* _Task to complete_:
Copy every line of the material below verbatim, keeping each pose and coordinate value unchanged.

* _Source data_:
▬▬▬

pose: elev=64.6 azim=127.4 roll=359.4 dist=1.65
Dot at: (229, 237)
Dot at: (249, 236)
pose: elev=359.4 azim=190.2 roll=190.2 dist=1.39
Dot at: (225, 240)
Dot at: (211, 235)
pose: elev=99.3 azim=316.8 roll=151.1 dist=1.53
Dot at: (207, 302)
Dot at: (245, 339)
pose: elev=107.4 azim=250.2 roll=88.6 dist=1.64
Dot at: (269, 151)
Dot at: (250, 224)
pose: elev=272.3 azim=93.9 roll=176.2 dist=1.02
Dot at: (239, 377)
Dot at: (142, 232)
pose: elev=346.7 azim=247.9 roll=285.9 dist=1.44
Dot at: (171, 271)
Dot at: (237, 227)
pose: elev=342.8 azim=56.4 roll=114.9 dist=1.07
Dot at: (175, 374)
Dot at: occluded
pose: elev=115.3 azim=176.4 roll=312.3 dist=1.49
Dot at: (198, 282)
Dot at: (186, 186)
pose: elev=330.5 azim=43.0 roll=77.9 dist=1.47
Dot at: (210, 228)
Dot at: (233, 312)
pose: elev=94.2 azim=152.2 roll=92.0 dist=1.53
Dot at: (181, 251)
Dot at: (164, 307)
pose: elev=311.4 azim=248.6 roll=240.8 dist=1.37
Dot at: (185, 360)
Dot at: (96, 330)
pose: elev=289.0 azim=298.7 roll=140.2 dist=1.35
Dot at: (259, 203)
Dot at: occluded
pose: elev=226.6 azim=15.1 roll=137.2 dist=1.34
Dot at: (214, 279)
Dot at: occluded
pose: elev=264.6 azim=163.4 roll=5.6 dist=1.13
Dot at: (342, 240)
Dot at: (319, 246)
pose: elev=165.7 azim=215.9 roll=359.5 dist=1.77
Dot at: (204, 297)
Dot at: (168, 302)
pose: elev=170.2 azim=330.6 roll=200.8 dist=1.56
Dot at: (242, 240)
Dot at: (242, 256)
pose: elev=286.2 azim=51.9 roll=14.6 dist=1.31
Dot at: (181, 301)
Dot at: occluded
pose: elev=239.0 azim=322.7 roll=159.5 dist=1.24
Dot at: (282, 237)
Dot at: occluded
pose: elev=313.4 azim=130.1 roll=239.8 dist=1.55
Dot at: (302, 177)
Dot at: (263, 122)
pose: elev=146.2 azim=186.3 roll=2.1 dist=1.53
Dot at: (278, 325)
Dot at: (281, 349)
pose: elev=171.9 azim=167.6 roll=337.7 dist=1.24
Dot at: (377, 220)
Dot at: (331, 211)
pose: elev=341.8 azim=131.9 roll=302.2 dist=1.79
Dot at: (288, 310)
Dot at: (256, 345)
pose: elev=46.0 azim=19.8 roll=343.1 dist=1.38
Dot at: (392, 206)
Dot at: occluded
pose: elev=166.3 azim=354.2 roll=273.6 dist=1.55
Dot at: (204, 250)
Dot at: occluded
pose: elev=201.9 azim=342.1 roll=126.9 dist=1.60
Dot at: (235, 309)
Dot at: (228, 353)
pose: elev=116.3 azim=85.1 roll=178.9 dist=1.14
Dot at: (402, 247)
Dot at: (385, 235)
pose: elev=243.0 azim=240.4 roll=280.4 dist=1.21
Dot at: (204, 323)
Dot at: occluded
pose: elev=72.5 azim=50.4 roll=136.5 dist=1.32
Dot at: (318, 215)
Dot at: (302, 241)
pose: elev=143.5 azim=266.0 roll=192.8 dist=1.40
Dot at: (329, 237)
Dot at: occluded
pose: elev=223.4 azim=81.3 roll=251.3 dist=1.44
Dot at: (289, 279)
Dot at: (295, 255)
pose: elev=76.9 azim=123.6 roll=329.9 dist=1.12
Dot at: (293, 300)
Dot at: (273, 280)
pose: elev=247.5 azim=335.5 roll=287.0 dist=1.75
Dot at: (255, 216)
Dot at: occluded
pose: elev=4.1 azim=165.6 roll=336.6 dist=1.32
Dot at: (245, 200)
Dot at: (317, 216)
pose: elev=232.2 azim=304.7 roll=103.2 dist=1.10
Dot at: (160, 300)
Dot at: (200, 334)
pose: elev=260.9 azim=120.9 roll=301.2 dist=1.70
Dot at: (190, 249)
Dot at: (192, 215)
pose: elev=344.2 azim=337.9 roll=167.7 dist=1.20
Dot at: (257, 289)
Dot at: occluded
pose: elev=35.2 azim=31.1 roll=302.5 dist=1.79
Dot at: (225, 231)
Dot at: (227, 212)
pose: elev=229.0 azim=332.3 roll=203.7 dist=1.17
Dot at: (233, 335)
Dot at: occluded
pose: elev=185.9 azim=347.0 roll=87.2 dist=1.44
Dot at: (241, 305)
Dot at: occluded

▬▬▬

* _Answer for this exercise_:
pose: elev=64.6 azim=127.4 roll=359.4 dist=1.65
Dot at: (229, 237)
Dot at: (249, 236)
pose: elev=359.4 azim=190.2 roll=190.2 dist=1.39
Dot at: (225, 240)
Dot at: (211, 235)
pose: elev=99.3 azim=316.8 roll=151.1 dist=1.53
Dot at: (207, 302)
Dot at: (245, 339)
pose: elev=107.4 azim=250.2 roll=88.6 dist=1.64
Dot at: (269, 151)
Dot at: (250, 224)
pose: elev=272.3 azim=93.9 roll=176.2 dist=1.02
Dot at: (239, 377)
Dot at: (142, 232)
pose: elev=346.7 azim=247.9 roll=285.9 dist=1.44
Dot at: (171, 271)
Dot at: (237, 227)
pose: elev=342.8 azim=56.4 roll=114.9 dist=1.07
Dot at: (175, 374)
Dot at: occluded
pose: elev=115.3 azim=176.4 roll=312.3 dist=1.49
Dot at: (198, 282)
Dot at: (186, 186)
pose: elev=330.5 azim=43.0 roll=77.9 dist=1.47
Dot at: (210, 228)
Dot at: (233, 312)
pose: elev=94.2 azim=152.2 roll=92.0 dist=1.53
Dot at: (181, 251)
Dot at: (164, 307)
pose: elev=311.4 azim=248.6 roll=240.8 dist=1.37
Dot at: (185, 360)
Dot at: (96, 330)
pose: elev=289.0 azim=298.7 roll=140.2 dist=1.35
Dot at: (259, 203)
Dot at: occluded
pose: elev=226.6 azim=15.1 roll=137.2 dist=1.34
Dot at: (214, 279)
Dot at: occluded
pose: elev=264.6 azim=163.4 roll=5.6 dist=1.13
Dot at: (342, 240)
Dot at: (319, 246)
pose: elev=165.7 azim=215.9 roll=359.5 dist=1.77
Dot at: (204, 297)
Dot at: (168, 302)
pose: elev=170.2 azim=330.6 roll=200.8 dist=1.56
Dot at: (242, 240)
Dot at: (242, 256)
pose: elev=286.2 azim=51.9 roll=14.6 dist=1.31
Dot at: (181, 301)
Dot at: occluded
pose: elev=239.0 azim=322.7 roll=159.5 dist=1.24
Dot at: (282, 237)
Dot at: occluded
pose: elev=313.4 azim=130.1 roll=239.8 dist=1.55
Dot at: (302, 177)
Dot at: (263, 122)
pose: elev=146.2 azim=186.3 roll=2.1 dist=1.53
Dot at: (278, 325)
Dot at: (281, 349)
pose: elev=171.9 azim=167.6 roll=337.7 dist=1.24
Dot at: (377, 220)
Dot at: (331, 211)
pose: elev=341.8 azim=131.9 roll=302.2 dist=1.79
Dot at: (288, 310)
Dot at: (256, 345)
pose: elev=46.0 azim=19.8 roll=343.1 dist=1.38
Dot at: (392, 206)
Dot at: occluded
pose: elev=166.3 azim=354.2 roll=273.6 dist=1.55
Dot at: (204, 250)
Dot at: occluded
pose: elev=201.9 azim=342.1 roll=126.9 dist=1.60
Dot at: (235, 309)
Dot at: (228, 353)
pose: elev=116.3 azim=85.1 roll=178.9 dist=1.14
Dot at: (402, 247)
Dot at: (385, 235)
pose: elev=243.0 azim=240.4 roll=280.4 dist=1.21
Dot at: (204, 323)
Dot at: occluded
pose: elev=72.5 azim=50.4 roll=136.5 dist=1.32
Dot at: (318, 215)
Dot at: (302, 241)
pose: elev=143.5 azim=266.0 roll=192.8 dist=1.40
Dot at: (329, 237)
Dot at: occluded
pose: elev=223.4 azim=81.3 roll=251.3 dist=1.44
Dot at: (289, 279)
Dot at: (295, 255)
pose: elev=76.9 azim=123.6 roll=329.9 dist=1.12
Dot at: (293, 300)
Dot at: (273, 280)
pose: elev=247.5 azim=335.5 roll=287.0 dist=1.75
Dot at: (255, 216)
Dot at: occluded
pose: elev=4.1 azim=165.6 roll=336.6 dist=1.32
Dot at: (245, 200)
Dot at: (317, 216)
pose: elev=232.2 azim=304.7 roll=103.2 dist=1.10
Dot at: (160, 300)
Dot at: (200, 334)
pose: elev=260.9 azim=120.9 roll=301.2 dist=1.70
Dot at: (190, 249)
Dot at: (192, 215)
pose: elev=344.2 azim=337.9 roll=167.7 dist=1.20
Dot at: (257, 289)
Dot at: occluded
pose: elev=35.2 azim=31.1 roll=302.5 dist=1.79
Dot at: (225, 231)
Dot at: (227, 212)
pose: elev=229.0 azim=332.3 roll=203.7 dist=1.17
Dot at: (233, 335)
Dot at: occluded
pose: elev=185.9 azim=347.0 roll=87.2 dist=1.44
Dot at: (241, 305)
Dot at: occluded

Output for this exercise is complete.